A Saba, que foi o operador principal destes estacionamentos desde 2013, controlada pela Criteria, o braço industrial de La Caixa, enfrenta agora uma forte concorrência para a renovação do contrato, por parte de vários dos maiores *players* do setor em Espanha, incluindo a iPark.
A iPark compete pela gestão dos estacionamentos nas estações da Adif.
As propostas, que foram apresentadas no passado dia 23 de fevereiro, candidatam-se a um contrato que abrange um total de 55 estações de passageiros, com um total de mais de 22.000 lugares de estacionamento.

Além disso, prevê-se a incorporação futura de seis novas estações, incluindo Zamora, Cáceres, Plasencia, Figueres, Huelva e Virgen del Rocío (Sevilha). Durante a vigência do contrato, também poderão ser adicionados estacionamentos atualmente em projeto ou em construção.
A empresa selecionada para este serviço deverá levar a cabo um plano de investimento com um valor mínimo de 36,3 milhões de euros, metade dos quais deverá ser investida nos primeiros 18 meses do contrato. Além disso, o adjudicatário pagará 35 milhões de euros, não sujeitos a licitação ascendente, à assinatura do contrato a título de *canon* inicial.
Contrato baseado na gestão:


O contrato baseia-se na gestão e manutenção dos estacionamentos, além disso, o adjudicatário também será responsável pelo controlo, cobrança e limpeza dos espaços e instalações.

O modelo de rendas estabelecido no concurso implica uma participação da Adif e Adif Alta Velocidad nos resultados do negócio, assegurando um equilíbrio na distribuição de receitas entre o arrendador e o arrendatário. A renda fixa para o adjudicatário é estimada em 42,3 milhões de euros ao longo da vida do contrato, com um pagamento adicional em caso de prorrogação.

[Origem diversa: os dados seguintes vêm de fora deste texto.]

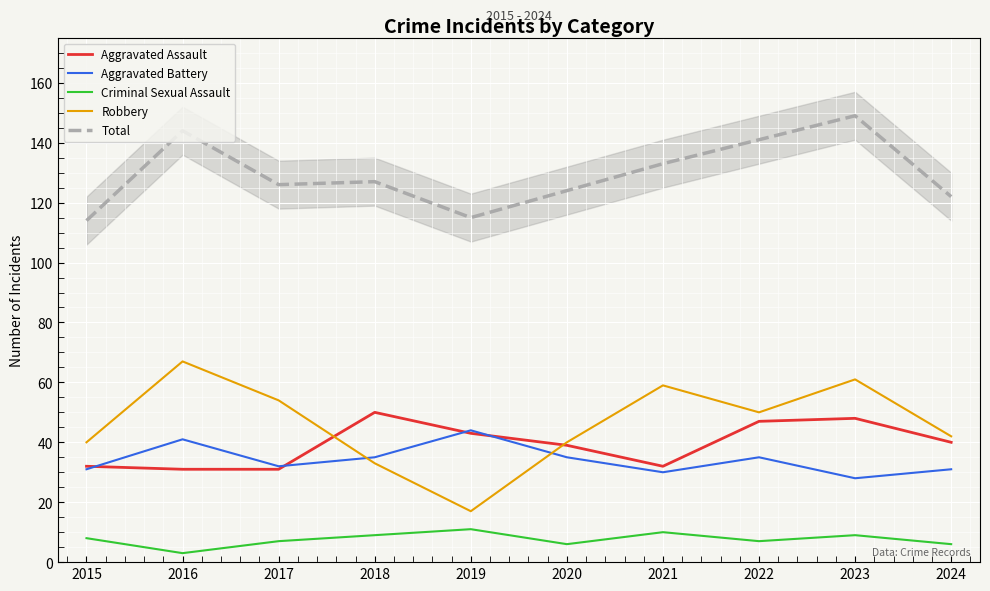

What is the value of the Criminal Sexual Assault point at the 9th from the left?

9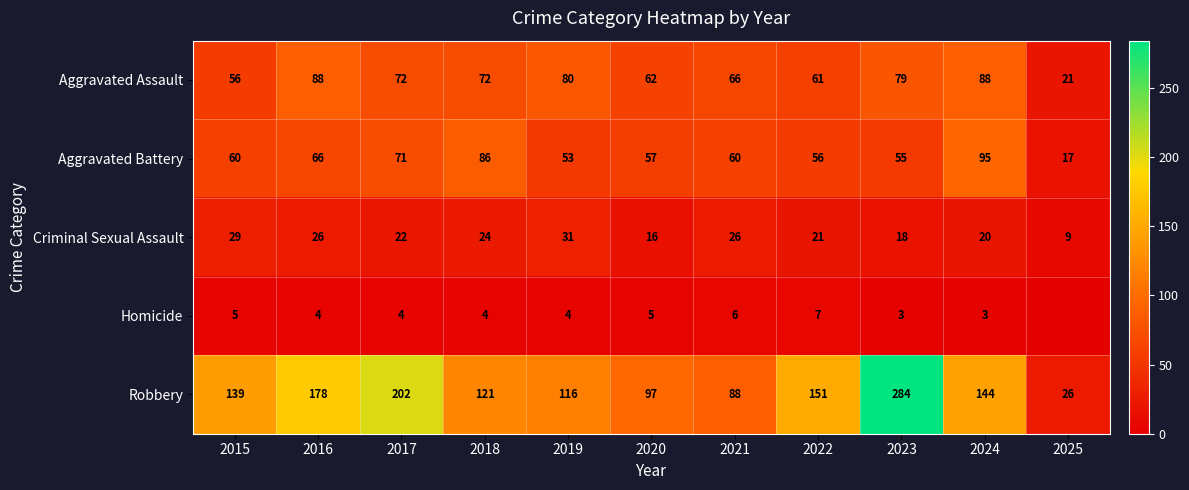

The value of Homicide at 2023 is 3. True or false?

True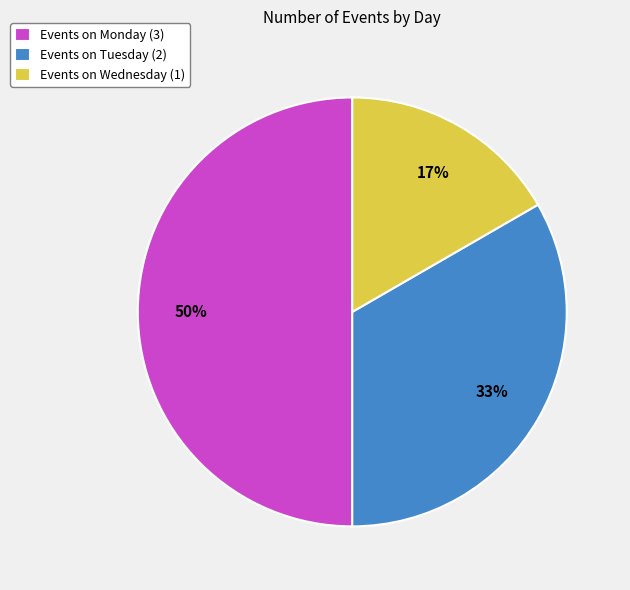

Which slice is the smallest?

Events on Wednesday (1)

A empresa selecionada também deverá pagar uma renda variável, equivalente a uma percentagem mínima de 25% das suas receitas no primeiro ano, sujeita a licitação ascendente por cada proponente, com um aumento gradual anual. No total, estima-se que a renda mínima garantida durante os dez anos de vigência do contrato ascenda a 106,5 milhões de euros, com um aumento em caso de prorrogação.